Synthesis and anticonvulsant activities of N-benzyl-2-acetamidopropionamide derivatives
Choi, Daeock,Stables, James P.,Kohn, Harold
, p. 1907 - 1916 (2007/10/03)
Studies have demonstrated that 2-substituted N-benzyl-2-acetamidoacetamides (2) are potent anticonvulsants. A recent investigation has led to the hypothesis that an important structural feature in 2 for maximal anticonvulsant activity is the placement of a small, substituted heteroatom moiety one atom from the C(2) site. This paper validates this hypothesis. Twelve derivatives of N-benzyl-2-acetamidopropionamide have been prepared in which six different heteroatom substituents (chloro, bromo, iodo, oxygen, nitrogen, and sulfur) were incorporated at the C(3) site.

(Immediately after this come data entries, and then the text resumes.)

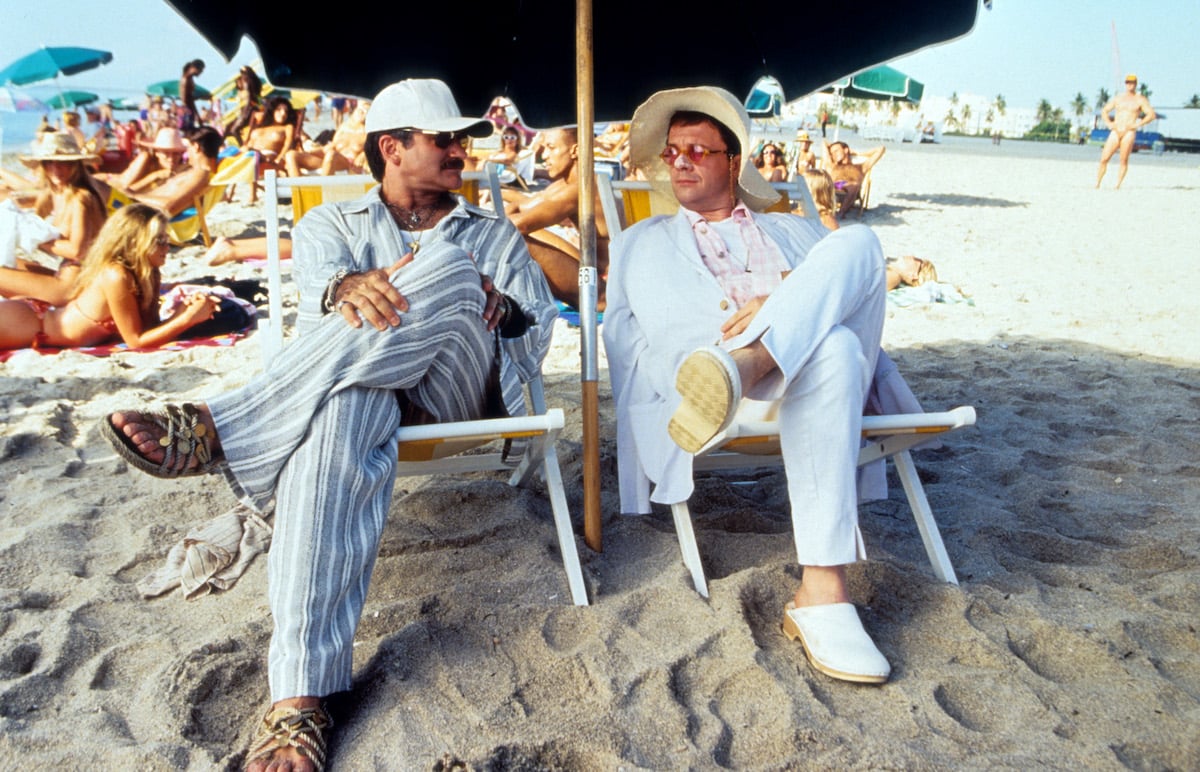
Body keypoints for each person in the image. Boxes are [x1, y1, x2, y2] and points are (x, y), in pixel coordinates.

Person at [101, 79, 556, 770]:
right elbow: (326, 328)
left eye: (463, 139)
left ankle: (225, 426)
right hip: (361, 388)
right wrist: (345, 286)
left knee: (454, 270)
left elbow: (538, 332)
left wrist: (500, 305)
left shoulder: (492, 234)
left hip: (462, 391)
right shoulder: (329, 227)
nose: (461, 150)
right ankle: (298, 698)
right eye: (445, 138)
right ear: (392, 148)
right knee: (345, 406)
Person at [604, 86, 893, 686]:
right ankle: (822, 591)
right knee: (834, 345)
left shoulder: (793, 233)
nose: (679, 161)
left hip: (776, 381)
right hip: (710, 394)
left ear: (734, 162)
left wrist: (777, 306)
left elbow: (846, 292)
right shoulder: (642, 243)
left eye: (698, 151)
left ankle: (751, 360)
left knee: (860, 244)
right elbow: (639, 346)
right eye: (673, 150)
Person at [0, 203, 217, 350]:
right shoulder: (116, 275)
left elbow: (149, 330)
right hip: (29, 324)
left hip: (38, 319)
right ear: (134, 244)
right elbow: (136, 342)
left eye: (166, 239)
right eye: (159, 241)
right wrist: (186, 319)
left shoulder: (148, 271)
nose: (167, 247)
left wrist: (181, 312)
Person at [502, 125, 610, 308]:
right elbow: (524, 204)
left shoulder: (580, 189)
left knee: (513, 237)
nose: (544, 156)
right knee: (527, 233)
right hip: (594, 272)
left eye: (551, 148)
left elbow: (519, 225)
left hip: (604, 290)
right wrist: (497, 193)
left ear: (575, 150)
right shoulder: (568, 184)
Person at [0, 132, 108, 305]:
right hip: (66, 274)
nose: (56, 169)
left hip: (75, 285)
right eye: (50, 162)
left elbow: (77, 251)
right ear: (43, 166)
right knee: (14, 263)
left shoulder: (81, 197)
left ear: (75, 165)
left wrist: (35, 239)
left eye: (64, 163)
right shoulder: (57, 192)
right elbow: (28, 207)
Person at [124, 126, 222, 218]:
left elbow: (169, 208)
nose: (187, 152)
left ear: (196, 147)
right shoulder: (196, 171)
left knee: (108, 190)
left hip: (136, 212)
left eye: (188, 147)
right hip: (137, 206)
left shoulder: (200, 174)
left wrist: (134, 196)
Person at [1096, 74, 1157, 190]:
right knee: (1104, 158)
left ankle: (1117, 185)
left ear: (1136, 84)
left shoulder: (1140, 99)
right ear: (1125, 84)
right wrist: (1109, 123)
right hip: (1116, 130)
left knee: (1123, 160)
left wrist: (1138, 124)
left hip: (1129, 131)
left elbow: (1151, 115)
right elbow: (1105, 110)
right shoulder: (1119, 98)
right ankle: (1098, 183)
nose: (1130, 85)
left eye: (1132, 83)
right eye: (1128, 82)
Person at [285, 99, 369, 177]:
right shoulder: (343, 128)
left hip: (349, 164)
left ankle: (323, 190)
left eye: (366, 111)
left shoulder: (370, 132)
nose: (362, 113)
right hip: (330, 160)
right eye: (361, 110)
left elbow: (377, 150)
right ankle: (298, 191)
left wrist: (365, 153)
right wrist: (311, 152)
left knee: (331, 155)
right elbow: (329, 147)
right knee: (291, 155)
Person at [823, 139, 885, 219]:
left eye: (836, 151)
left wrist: (858, 153)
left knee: (854, 185)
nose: (833, 154)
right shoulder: (832, 166)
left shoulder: (861, 167)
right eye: (831, 153)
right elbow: (824, 143)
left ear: (846, 150)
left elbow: (881, 149)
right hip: (833, 188)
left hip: (851, 191)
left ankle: (841, 213)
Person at [226, 65, 263, 142]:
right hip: (251, 107)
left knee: (234, 130)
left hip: (249, 108)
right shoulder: (255, 82)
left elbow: (249, 97)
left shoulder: (247, 81)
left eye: (242, 72)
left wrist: (246, 111)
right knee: (232, 128)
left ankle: (243, 145)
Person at [178, 59, 206, 131]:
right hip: (187, 110)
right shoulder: (186, 79)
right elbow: (185, 99)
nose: (201, 73)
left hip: (189, 109)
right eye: (201, 70)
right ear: (194, 68)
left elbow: (190, 98)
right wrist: (192, 114)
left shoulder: (189, 79)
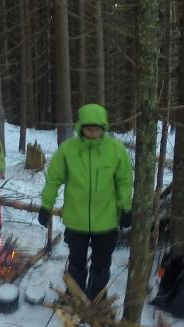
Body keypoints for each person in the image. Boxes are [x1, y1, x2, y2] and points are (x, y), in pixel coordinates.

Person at [37, 104, 133, 301]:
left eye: (97, 128)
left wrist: (126, 207)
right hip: (76, 219)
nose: (93, 132)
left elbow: (124, 180)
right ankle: (76, 298)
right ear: (81, 127)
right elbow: (54, 178)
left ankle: (97, 300)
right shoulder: (68, 150)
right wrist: (46, 205)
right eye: (89, 128)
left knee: (101, 264)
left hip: (106, 220)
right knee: (76, 263)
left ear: (103, 127)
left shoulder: (115, 149)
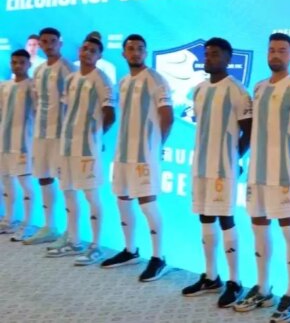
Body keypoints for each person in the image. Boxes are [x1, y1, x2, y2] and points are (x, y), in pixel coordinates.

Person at [233, 33, 290, 322]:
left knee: (289, 231)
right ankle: (263, 288)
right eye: (272, 50)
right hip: (257, 171)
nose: (276, 55)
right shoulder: (258, 87)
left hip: (283, 174)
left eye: (282, 50)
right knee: (258, 229)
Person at [181, 37, 252, 308]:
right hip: (200, 165)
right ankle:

Highly potent activities were observed for the two oxygen-substituted derivatives, N-benzyl-2-acetamido-3-methoxypropionamide (18) and N-benzyl-2-acetamido-3-ethoxypropionamide (19). The ED50 values in mice following intraperitoneal (ip) dosing for the maximal electroschock-induced seizure test for 18 and 19 were 8.3 and 17.3 mg/kg, respectively. These values compared favorably to the ED50 value found for phenytoin (ED50 = 6.5 mg/kg). Comparable activities were observed for 18 and 19 upon oral (po) administration to rats (18, ED50 = 3.9 mg/kg; 19, ED50 = 19 mg/kg; phenytoin, ED50 = 23 mg/kg). Evaluation of the individual stereoisomers for 18 demonstrated that the principal anticonvulsant activity resided in the (R)-stereoisomer. The ED50 value for (R)-18 was 4.5 mg/kg, and the ED50 for (S)-18 exceeded 100 mg/kg. This difference in activity for the two stereochemical isomers surpassed comparable values for other members within this class of compounds. The protective indices (PI = TD50/ED50) (where TD50 represents a neurotoxic dose impairing rotorod performance) for (R)-18 in mice (ip) and in rats (po) were 6.0 and > 130, respectively.